## Problem details
Only the lines that hold the word "lower" are wanted from this listing.

## Given records
····················
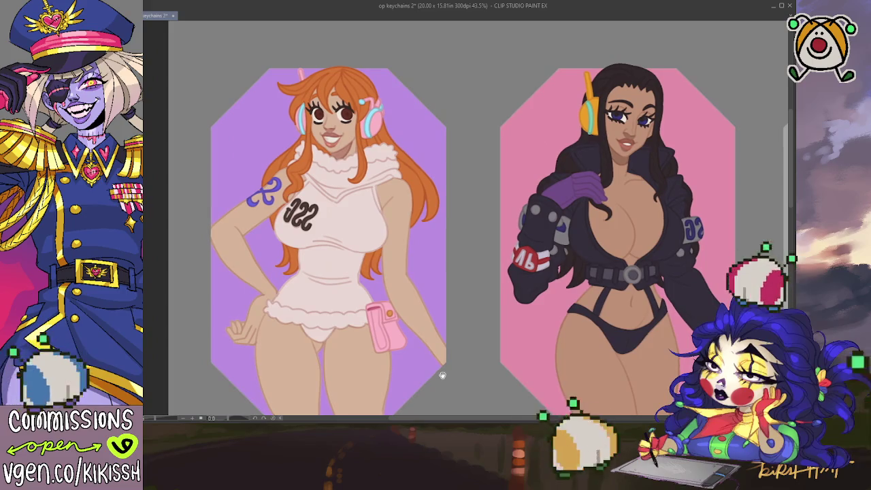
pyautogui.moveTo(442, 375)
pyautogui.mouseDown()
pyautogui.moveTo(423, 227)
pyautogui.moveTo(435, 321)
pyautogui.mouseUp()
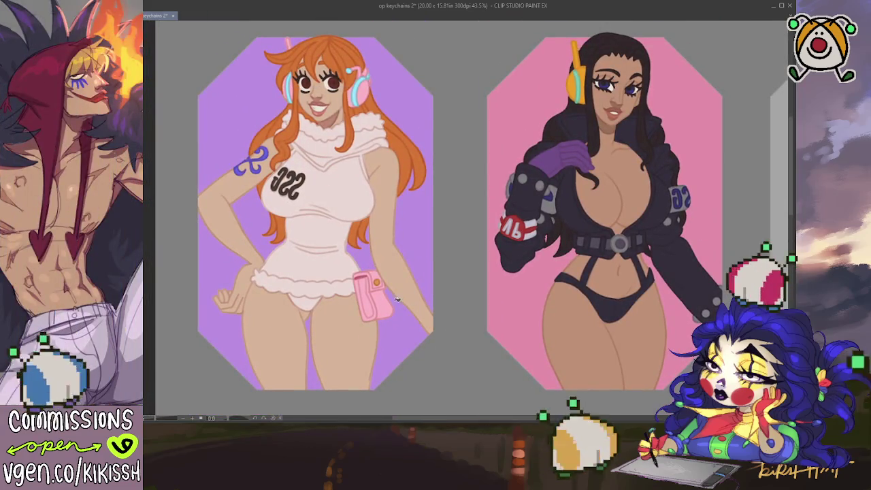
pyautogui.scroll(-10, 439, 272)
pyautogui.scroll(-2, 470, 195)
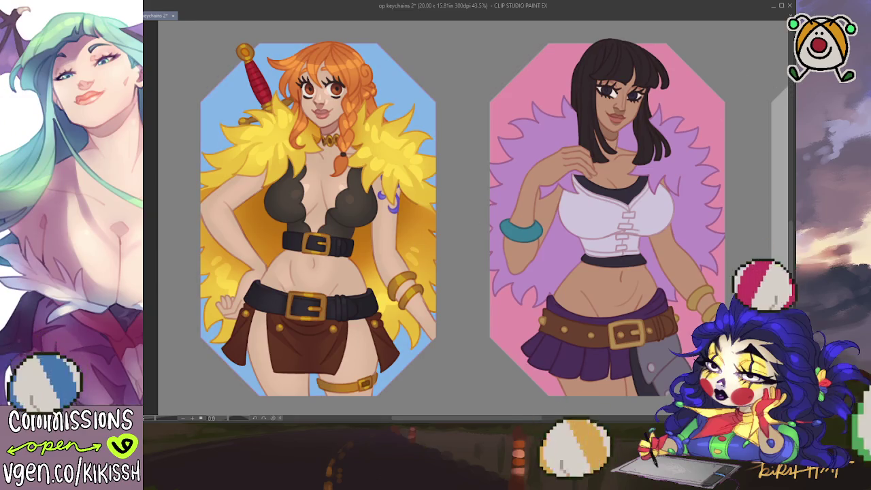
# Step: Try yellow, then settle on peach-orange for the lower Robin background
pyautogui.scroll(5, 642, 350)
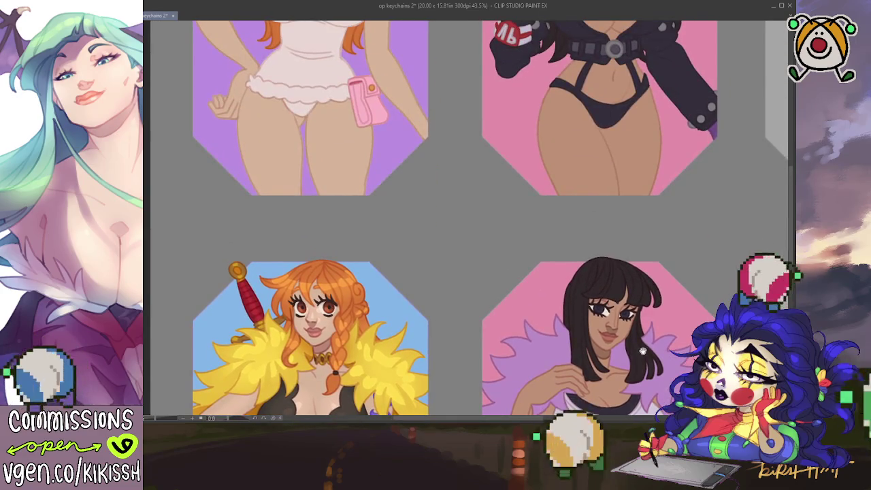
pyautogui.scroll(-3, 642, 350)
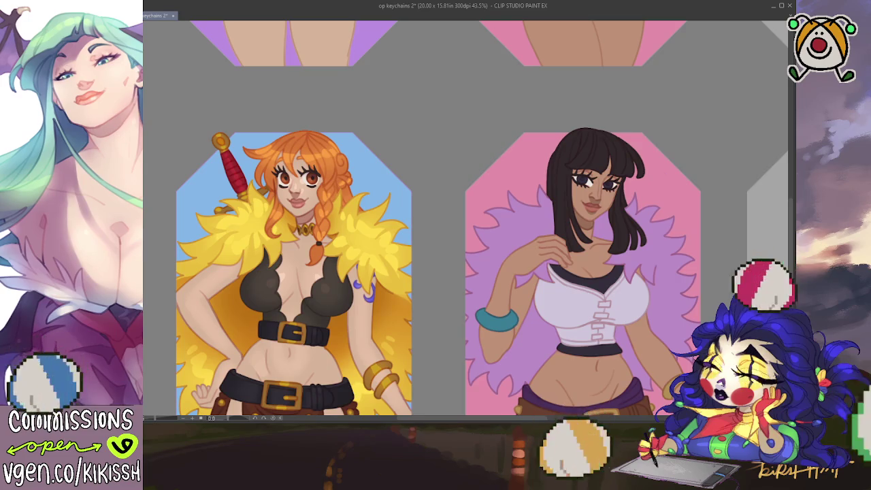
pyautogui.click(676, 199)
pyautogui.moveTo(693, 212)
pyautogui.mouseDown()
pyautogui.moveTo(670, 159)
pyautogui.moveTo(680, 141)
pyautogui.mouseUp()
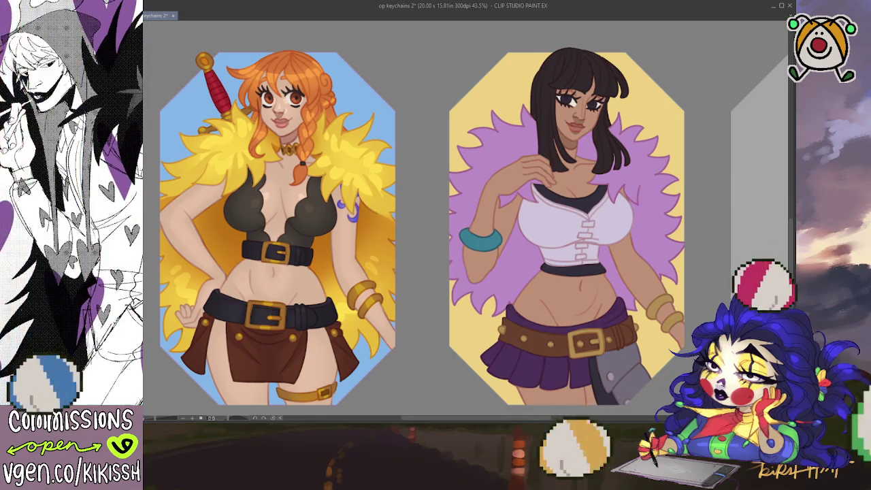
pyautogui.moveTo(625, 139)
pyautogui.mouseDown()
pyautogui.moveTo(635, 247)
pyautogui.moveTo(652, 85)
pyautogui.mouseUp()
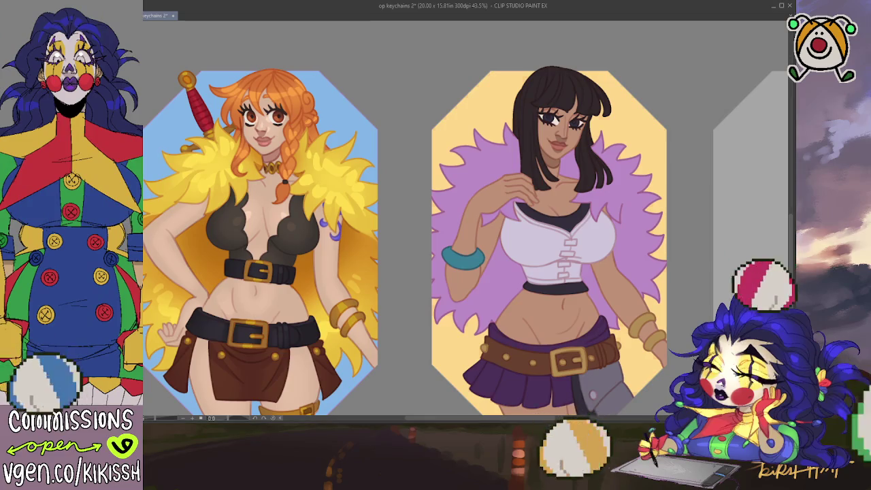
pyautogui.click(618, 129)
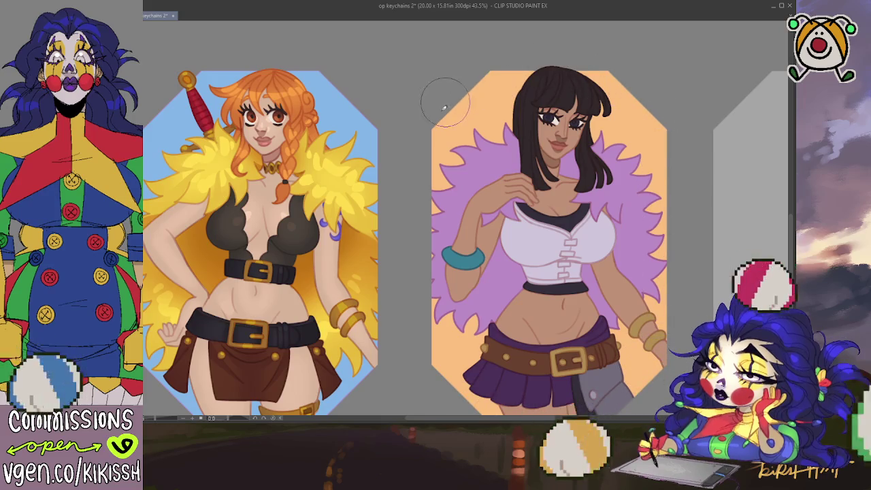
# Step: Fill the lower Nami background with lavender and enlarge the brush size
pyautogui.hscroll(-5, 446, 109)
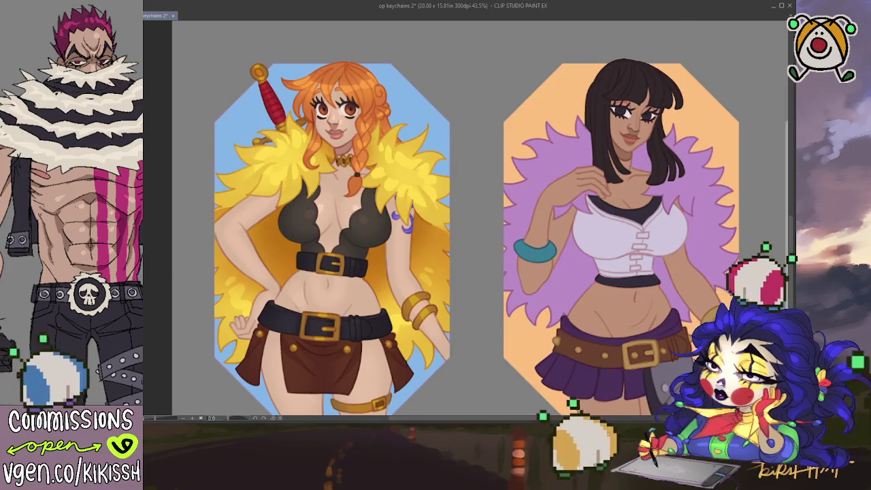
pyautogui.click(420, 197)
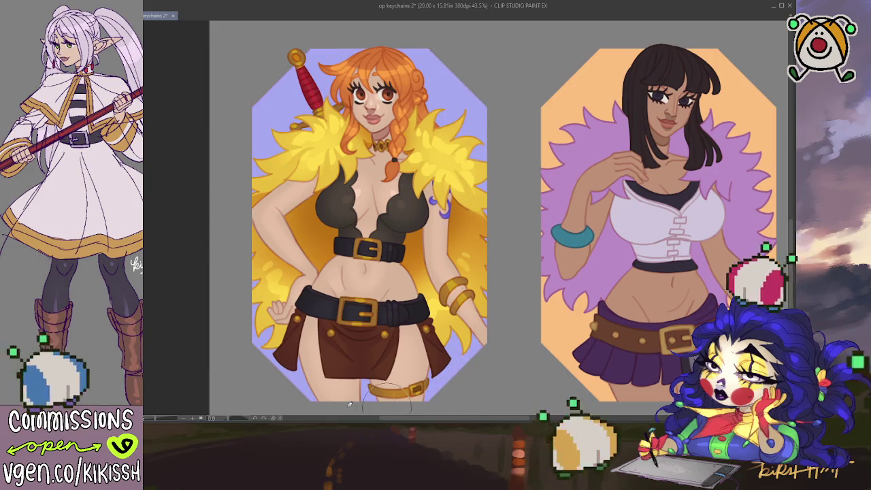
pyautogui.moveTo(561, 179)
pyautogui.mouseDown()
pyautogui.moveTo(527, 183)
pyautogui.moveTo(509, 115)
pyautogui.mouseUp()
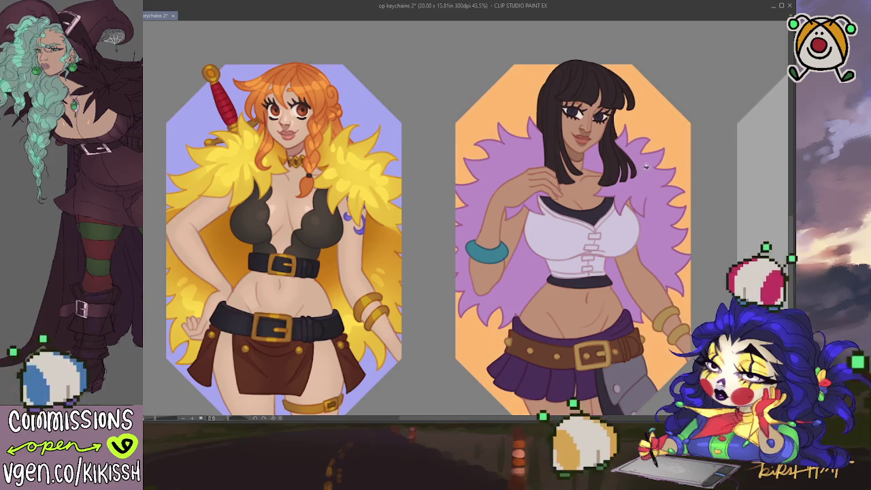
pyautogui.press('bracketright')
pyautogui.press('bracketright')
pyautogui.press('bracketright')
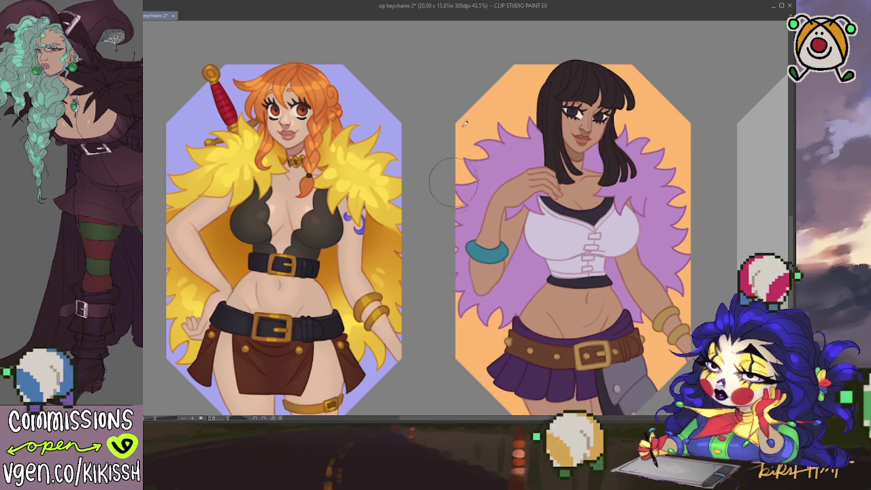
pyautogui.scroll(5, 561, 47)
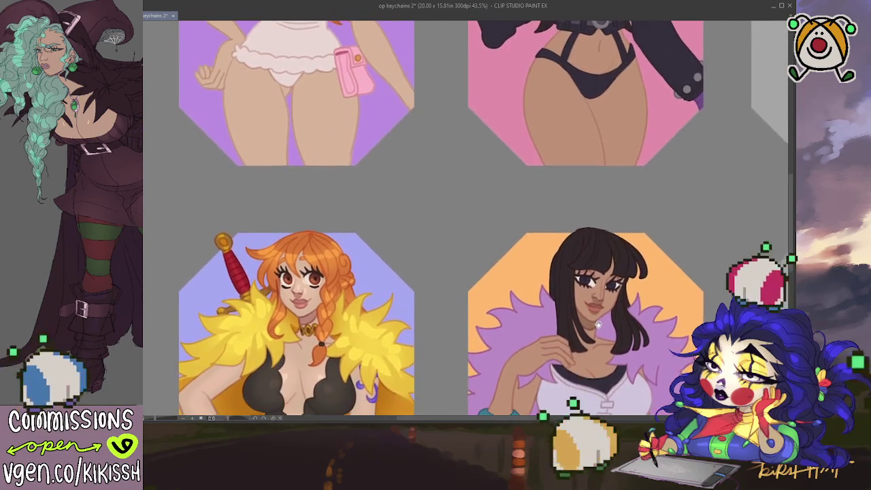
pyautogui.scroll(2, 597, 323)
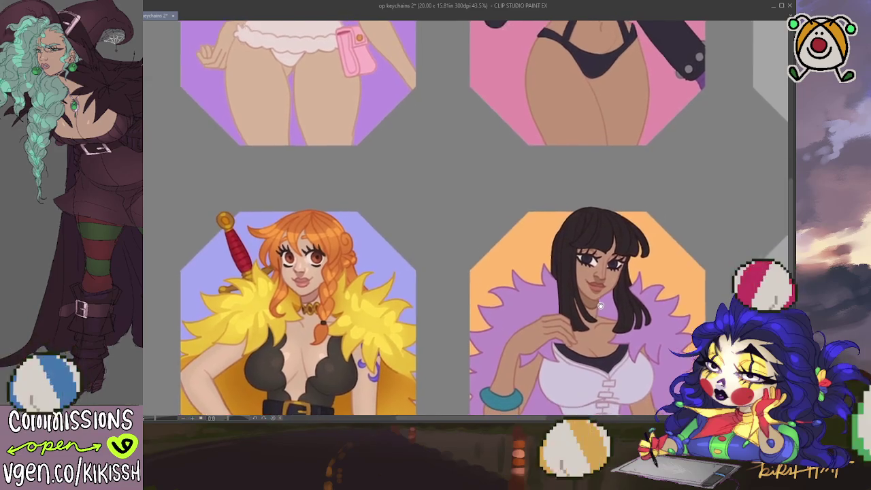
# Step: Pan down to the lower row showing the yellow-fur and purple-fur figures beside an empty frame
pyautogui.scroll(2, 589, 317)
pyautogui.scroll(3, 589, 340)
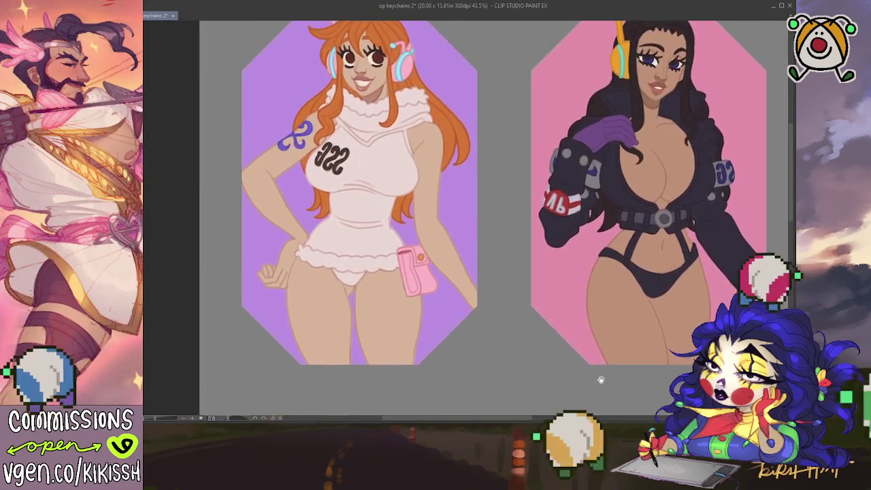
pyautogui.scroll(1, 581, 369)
····················
## Task solution
# Step: Try yellow, then settle on peach-orange for the lower Robin background
# Step: Fill the lower Nami background with lavender and enlarge the brush size
# Step: Pan down to the lower row showing the yellow-fur and purple-fur figures beside an empty frame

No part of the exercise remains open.